> _Aim of the task_:
Extract the full text of each row below, reproducing every line verbatim and in its original order.
******
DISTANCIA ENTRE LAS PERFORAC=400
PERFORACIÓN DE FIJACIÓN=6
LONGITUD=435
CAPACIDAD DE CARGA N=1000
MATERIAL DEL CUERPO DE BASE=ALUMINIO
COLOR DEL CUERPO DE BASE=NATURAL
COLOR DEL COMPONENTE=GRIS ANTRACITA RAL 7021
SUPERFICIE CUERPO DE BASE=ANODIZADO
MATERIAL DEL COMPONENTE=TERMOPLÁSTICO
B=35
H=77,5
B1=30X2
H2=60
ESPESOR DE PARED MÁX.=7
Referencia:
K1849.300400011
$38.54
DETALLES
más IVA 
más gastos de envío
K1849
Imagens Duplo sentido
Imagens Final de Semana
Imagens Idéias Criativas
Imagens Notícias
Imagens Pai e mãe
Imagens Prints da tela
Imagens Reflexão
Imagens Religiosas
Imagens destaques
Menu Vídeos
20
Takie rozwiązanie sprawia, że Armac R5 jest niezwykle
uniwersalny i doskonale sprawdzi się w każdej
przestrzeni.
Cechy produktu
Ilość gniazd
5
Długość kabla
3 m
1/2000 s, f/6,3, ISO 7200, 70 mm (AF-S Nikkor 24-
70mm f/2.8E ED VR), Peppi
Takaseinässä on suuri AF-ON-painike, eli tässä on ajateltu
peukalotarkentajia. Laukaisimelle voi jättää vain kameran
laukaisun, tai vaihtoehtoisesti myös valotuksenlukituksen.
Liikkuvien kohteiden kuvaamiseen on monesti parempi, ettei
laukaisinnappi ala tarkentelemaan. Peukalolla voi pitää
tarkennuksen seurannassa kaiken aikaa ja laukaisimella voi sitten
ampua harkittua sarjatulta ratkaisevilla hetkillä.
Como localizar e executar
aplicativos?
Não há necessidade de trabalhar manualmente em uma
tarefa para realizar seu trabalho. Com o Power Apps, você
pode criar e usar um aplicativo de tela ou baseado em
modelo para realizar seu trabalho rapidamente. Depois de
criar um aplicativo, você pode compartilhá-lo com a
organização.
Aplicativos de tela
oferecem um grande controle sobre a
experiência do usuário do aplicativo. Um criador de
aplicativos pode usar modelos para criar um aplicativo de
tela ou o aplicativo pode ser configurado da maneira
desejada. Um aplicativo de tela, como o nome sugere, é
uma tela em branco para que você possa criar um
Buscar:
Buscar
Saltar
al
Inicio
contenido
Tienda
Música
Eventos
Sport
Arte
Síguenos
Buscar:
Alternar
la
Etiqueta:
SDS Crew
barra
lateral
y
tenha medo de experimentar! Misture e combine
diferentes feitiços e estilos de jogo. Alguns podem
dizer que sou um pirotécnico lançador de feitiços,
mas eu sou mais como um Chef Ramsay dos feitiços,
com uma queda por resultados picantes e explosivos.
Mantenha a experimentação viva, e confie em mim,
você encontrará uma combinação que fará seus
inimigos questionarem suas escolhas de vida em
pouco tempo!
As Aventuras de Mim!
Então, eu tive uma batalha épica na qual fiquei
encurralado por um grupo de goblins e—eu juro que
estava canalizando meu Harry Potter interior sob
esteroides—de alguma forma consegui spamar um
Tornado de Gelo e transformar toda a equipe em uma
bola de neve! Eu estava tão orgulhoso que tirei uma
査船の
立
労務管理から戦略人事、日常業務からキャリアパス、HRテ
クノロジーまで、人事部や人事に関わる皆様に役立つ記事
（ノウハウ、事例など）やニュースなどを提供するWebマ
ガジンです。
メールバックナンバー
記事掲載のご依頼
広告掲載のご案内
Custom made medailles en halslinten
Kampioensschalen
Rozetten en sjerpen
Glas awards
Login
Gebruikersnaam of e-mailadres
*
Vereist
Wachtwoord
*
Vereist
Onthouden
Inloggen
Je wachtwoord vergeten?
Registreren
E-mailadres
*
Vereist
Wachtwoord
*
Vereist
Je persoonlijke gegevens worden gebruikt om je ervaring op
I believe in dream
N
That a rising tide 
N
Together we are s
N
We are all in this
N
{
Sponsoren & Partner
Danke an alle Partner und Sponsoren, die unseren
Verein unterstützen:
******
> _Solution to this exercise_:
DISTANCIA ENTRE LAS PERFORAC=400
PERFORACIÓN DE FIJACIÓN=6
LONGITUD=435
CAPACIDAD DE CARGA N=1000
MATERIAL DEL CUERPO DE BASE=ALUMINIO
COLOR DEL CUERPO DE BASE=NATURAL
COLOR DEL COMPONENTE=GRIS ANTRACITA RAL 7021
SUPERFICIE CUERPO DE BASE=ANODIZADO
MATERIAL DEL COMPONENTE=TERMOPLÁSTICO
B=35
H=77,5
B1=30X2
H2=60
ESPESOR DE PARED MÁX.=7
Referencia:
K1849.300400011
$38.54
DETALLES
más IVA 
más gastos de envío
K1849
Imagens Duplo sentido
Imagens Final de Semana
Imagens Idéias Criativas
Imagens Notícias
Imagens Pai e mãe
Imagens Prints da tela
Imagens Reflexão
Imagens Religiosas
Imagens destaques
Menu Vídeos
20
Takie rozwiązanie sprawia, że Armac R5 jest niezwykle
uniwersalny i doskonale sprawdzi się w każdej
przestrzeni.
Cechy produktu
Ilość gniazd
5
Długość kabla
3 m
1/2000 s, f/6,3, ISO 7200, 70 mm (AF-S Nikkor 24-
70mm f/2.8E ED VR), Peppi
Takaseinässä on suuri AF-ON-painike, eli tässä on ajateltu
peukalotarkentajia. Laukaisimelle voi jättää vain kameran
laukaisun, tai vaihtoehtoisesti myös valotuksenlukituksen.
Liikkuvien kohteiden kuvaamiseen on monesti parempi, ettei
laukaisinnappi ala tarkentelemaan. Peukalolla voi pitää
tarkennuksen seurannassa kaiken aikaa ja laukaisimella voi sitten
ampua harkittua sarjatulta ratkaisevilla hetkillä.
Como localizar e executar
aplicativos?
Não há necessidade de trabalhar manualmente em uma
tarefa para realizar seu trabalho. Com o Power Apps, você
pode criar e usar um aplicativo de tela ou baseado em
modelo para realizar seu trabalho rapidamente. Depois de
criar um aplicativo, você pode compartilhá-lo com a
organização.
Aplicativos de tela
oferecem um grande controle sobre a
experiência do usuário do aplicativo. Um criador de
aplicativos pode usar modelos para criar um aplicativo de
tela ou o aplicativo pode ser configurado da maneira
desejada. Um aplicativo de tela, como o nome sugere, é
uma tela em branco para que você possa criar um
Buscar:
Buscar
Saltar
al
Inicio
contenido
Tienda
Música
Eventos
Sport
Arte
Síguenos
Buscar:
Alternar
la
Etiqueta:
SDS Crew
barra
lateral
y
tenha medo de experimentar! Misture e combine
diferentes feitiços e estilos de jogo. Alguns podem
dizer que sou um pirotécnico lançador de feitiços,
mas eu sou mais como um Chef Ramsay dos feitiços,
com uma queda por resultados picantes e explosivos.
Mantenha a experimentação viva, e confie em mim,
você encontrará uma combinação que fará seus
inimigos questionarem suas escolhas de vida em
pouco tempo!
As Aventuras de Mim!
Então, eu tive uma batalha épica na qual fiquei
encurralado por um grupo de goblins e—eu juro que
estava canalizando meu Harry Potter interior sob
esteroides—de alguma forma consegui spamar um
Tornado de Gelo e transformar toda a equipe em uma
bola de neve! Eu estava tão orgulhoso que tirei uma
査船の
立
労務管理から戦略人事、日常業務からキャリアパス、HRテ
クノロジーまで、人事部や人事に関わる皆様に役立つ記事
（ノウハウ、事例など）やニュースなどを提供するWebマ
ガジンです。
メールバックナンバー
記事掲載のご依頼
広告掲載のご案内
Custom made medailles en halslinten
Kampioensschalen
Rozetten en sjerpen
Glas awards
Login
Gebruikersnaam of e-mailadres
*
Vereist
Wachtwoord
*
Vereist
Onthouden
Inloggen
Je wachtwoord vergeten?
Registreren
E-mailadres
*
Vereist
Wachtwoord
*
Vereist
Je persoonlijke gegevens worden gebruikt om je ervaring op
I believe in dream
N
That a rising tide 
N
Together we are s
N
We are all in this
N
{
Sponsoren & Partner
Danke an alle Partner und Sponsoren, die unseren
Verein unterstützen:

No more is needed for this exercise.